I have been re-reading Henri Nouwen's The Path of Waiting. I think it is among the best of the many books that I have read on waiting, a kind of brief, succinct summary of how large waiting does loom---should loom---in our life.
Nouwen relies on an Anglican priest, W.H. Vanstone, who wrote The Stature of Waiting, also a wonderful book that reminds us that, beginning with the trip to Jerusalem, Jesus "handed himself over" to the Judeans and to the Romans, and waited to see what would be done to him.Wwould they become followers or executioners?
Waiting has for a very long time been a big part of my life.
I laughingly call the years in New York, from 1988 to 1992, "Waiting for Mario." These were years of hope for me as I waited for a fine governor to decide whether to run for president and as my staff prepared a universal health care plan that he could use in that race.
I was waiting for the big universal health care wave to come to shore, the one that Bill Clinton tried to ride. And we are all waiting for that wave, once again.
Waiting is of course expectancy, waiting for what we hope will happen. It is a big part of politics. I first encountered waiting as a key idea in politics in the Eugene Burdick novel, The Ninth Wave, a popular book in the late 1950s about a young political manipulator, a man who believed in waiting for the huge "ninth wave" that washes everything to shore, changing everything.
I have always thought that universal health care, properly designed, could be that ninth wave that carries us to a more progressive future. I still do.
But for the most part, we moderns think of waiting as a bothersome nuisance, as expecting something to come to us that we don't have: waiting for the check in the mail, the plane to take off, or the warden at midnight.
Modern waiting is a kind of emptiness waiting to be filled with the future we wish for. Modern waiting is the attempt to control our futures very specifically.
But spiritual waiting is open-ended, a waiting to be surprised and even amazed. Spiritual waiting is attending to something that has already begun in us, something that has been planted in our hearts and is changing and transforming us.
Spiritual waiting is waiting as passion, the passion of answering the longing of our hearts and the passion of undergoing the suffering that can occur when we act on that longing.
The suffering part of waiting is the part I conveniently ignored.
This is the hard part of spiritual waiting, the "letting be" or "letting go" part of riding the wave. Once you decide to enter a course of action, answering your heart, you buy a train of consequences that are out of your control. You "hand yourself over."
Anyone who has ever run for office, win or lose, knows that you hand yourself over to the public.
Whatever your motives, you are acting to try and achieve some important goal.
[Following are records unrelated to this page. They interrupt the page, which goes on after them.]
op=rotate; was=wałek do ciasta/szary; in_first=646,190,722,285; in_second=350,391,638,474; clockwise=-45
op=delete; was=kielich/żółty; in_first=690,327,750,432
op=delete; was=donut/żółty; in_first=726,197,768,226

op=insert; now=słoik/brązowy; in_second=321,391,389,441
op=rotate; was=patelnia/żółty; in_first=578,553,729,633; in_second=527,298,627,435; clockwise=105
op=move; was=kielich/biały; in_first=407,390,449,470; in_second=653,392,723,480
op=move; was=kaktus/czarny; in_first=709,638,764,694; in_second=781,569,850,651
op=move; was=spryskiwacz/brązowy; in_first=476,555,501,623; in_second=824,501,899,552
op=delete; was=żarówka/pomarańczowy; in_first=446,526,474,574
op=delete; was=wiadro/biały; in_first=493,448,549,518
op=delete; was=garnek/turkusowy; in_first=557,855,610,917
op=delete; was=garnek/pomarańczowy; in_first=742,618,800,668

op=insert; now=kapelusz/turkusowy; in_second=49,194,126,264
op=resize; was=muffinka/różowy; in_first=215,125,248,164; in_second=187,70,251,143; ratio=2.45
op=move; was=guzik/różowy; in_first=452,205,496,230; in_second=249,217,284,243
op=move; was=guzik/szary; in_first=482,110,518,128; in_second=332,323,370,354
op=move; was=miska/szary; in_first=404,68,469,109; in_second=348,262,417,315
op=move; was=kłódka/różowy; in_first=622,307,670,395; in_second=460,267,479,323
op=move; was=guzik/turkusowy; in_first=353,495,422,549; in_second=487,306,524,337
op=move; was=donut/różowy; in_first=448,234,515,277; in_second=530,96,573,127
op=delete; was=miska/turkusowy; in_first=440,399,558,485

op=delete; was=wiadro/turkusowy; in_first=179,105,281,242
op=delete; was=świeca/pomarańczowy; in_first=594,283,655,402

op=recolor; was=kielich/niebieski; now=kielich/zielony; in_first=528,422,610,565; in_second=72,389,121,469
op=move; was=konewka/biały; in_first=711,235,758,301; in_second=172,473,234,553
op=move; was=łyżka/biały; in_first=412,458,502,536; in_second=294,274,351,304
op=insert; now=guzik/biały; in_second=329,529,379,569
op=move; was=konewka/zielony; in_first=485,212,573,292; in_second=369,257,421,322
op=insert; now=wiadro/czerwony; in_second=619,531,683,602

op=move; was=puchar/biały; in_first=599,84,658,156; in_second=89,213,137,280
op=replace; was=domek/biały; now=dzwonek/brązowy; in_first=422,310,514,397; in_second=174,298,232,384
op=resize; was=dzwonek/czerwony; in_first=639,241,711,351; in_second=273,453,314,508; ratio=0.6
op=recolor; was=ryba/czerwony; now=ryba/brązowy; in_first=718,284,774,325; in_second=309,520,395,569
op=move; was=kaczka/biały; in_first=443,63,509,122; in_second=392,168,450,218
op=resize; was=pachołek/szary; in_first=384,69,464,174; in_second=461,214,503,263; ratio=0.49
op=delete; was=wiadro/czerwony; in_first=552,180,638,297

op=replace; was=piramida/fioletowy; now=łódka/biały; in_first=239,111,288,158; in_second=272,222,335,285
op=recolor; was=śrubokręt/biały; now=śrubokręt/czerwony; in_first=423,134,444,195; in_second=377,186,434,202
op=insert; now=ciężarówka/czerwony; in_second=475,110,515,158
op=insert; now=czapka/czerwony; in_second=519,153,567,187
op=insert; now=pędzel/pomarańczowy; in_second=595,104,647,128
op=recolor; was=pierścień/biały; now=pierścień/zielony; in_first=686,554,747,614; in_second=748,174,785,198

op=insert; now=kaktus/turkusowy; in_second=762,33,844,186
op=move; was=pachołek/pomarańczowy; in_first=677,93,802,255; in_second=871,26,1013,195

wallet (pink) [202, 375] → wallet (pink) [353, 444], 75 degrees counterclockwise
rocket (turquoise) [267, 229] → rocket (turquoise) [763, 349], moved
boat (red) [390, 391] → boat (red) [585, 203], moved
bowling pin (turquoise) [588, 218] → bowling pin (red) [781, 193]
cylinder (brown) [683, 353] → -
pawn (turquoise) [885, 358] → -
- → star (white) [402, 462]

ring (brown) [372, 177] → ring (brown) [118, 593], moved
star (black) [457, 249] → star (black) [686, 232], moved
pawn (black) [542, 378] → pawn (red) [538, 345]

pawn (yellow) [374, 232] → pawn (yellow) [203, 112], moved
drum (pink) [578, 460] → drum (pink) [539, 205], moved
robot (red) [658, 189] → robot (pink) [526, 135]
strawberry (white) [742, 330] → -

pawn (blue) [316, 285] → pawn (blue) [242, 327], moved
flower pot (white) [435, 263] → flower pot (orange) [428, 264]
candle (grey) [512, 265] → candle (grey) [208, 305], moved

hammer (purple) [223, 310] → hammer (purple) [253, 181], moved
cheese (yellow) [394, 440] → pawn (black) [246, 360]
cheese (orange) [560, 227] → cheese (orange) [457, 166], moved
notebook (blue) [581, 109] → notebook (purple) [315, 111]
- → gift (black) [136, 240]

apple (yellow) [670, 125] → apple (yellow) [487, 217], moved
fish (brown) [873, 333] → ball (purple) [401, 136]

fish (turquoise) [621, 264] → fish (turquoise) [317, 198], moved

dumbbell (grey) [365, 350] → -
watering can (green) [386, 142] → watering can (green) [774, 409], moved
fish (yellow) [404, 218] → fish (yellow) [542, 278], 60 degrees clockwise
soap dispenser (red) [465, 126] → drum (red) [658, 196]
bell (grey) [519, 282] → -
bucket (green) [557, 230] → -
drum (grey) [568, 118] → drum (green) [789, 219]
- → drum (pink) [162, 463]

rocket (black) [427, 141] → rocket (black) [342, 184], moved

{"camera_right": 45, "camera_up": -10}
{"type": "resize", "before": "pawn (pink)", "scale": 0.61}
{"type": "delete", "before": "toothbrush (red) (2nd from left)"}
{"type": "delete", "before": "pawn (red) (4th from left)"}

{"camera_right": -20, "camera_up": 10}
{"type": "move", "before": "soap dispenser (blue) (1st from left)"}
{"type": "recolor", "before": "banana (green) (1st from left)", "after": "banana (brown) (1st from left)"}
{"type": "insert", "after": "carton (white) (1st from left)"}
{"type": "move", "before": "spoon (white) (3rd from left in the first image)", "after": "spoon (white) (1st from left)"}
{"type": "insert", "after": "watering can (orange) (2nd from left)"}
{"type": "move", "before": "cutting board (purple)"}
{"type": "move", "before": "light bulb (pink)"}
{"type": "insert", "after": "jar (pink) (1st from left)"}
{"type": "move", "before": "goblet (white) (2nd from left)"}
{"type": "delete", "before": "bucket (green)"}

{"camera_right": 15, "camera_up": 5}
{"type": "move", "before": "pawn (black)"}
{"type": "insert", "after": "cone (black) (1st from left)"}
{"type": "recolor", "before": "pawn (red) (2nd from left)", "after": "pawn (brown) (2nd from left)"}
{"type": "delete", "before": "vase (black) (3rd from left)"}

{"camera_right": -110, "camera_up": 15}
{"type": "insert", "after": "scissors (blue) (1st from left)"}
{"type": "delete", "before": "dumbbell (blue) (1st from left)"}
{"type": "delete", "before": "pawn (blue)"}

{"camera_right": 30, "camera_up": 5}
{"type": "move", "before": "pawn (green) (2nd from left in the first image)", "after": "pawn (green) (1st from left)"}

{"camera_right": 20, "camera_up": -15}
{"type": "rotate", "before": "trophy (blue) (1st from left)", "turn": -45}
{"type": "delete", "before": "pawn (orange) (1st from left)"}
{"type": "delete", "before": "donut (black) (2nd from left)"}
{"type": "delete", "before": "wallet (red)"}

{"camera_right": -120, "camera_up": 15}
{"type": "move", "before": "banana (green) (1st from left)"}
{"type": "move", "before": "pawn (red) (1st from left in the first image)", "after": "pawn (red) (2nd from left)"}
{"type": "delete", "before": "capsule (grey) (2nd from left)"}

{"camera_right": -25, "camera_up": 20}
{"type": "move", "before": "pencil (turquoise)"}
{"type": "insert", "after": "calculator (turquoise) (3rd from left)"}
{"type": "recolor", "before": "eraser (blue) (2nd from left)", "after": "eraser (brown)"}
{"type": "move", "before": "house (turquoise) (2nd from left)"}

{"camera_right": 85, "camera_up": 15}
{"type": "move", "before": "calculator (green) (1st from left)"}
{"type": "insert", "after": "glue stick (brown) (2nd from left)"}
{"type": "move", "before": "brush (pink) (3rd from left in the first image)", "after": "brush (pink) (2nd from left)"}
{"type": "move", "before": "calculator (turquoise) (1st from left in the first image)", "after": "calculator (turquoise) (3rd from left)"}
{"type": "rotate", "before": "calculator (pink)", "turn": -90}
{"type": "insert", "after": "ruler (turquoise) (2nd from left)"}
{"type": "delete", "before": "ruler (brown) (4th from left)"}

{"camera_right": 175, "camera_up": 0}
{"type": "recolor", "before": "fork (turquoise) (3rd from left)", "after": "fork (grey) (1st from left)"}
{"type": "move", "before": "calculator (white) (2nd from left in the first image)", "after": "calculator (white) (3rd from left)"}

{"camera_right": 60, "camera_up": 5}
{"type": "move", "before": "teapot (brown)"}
But you also are entering into the waters where things are definitely out of control and the challenge is to accept that lack of control.
This is the "letting go" and "letting be" part of waiting, and it is this part that I have trouble with.
In Bisbee, after I took office as mayor, when I occasionally complained to friends or acquaintances about the trials that sometimes came my way, quite a few would respond, "You asked for it!" And they were right.
When we set out on a course of action in any endeavor, we must wait for what happens, what will be done to us , how we can be wounded, in response. And it is often in undergoing the suffering of what happens to us that we learn the most. That's the paradox of the passion of waiting.
I have over the years since New York engaged in "scribble, scribble, scribble," about a national health plan. I have written scores of articles that I never send in. And among friends I do go on about health care reform until their eyes glaze over.
And it is only recently that I have come to realize that I have never really accepted the decision of Cuomo not to run or the sudden and shocking devastating stroke suffered by my boss, David Axelrod, the New York State Commissioner of Health and the hero of my professional life.
I never accepted the things that happened that were out of my control, after answering the passion working on my heart. And the result has been a huge obsession, a self-pitying effort to vindicate myself.
And self-pity is precisely the worst turn to take when the world responds to our choices. Self-pity is a tell-tale sign that we want back in control of our future.
The Serenity Prayer has two part: a prayer to accept the things we cannot change and the courage to change the things we can. When we are given the courage to answer our hearts we also pray for the acceptance of what happens next that can be some serious suffering.
In the end, we all wait for life itself, the passionate ways that life is always working within us, urging us on and the passions of the suffering that follow. You don’t get the one without the other.
That is life itself, entering into the waters of waiting and answering your heart and finding the surprise, the joys and the unwelcome suffering and trials of what happens, and sometimes the suffering can be your greatest gift.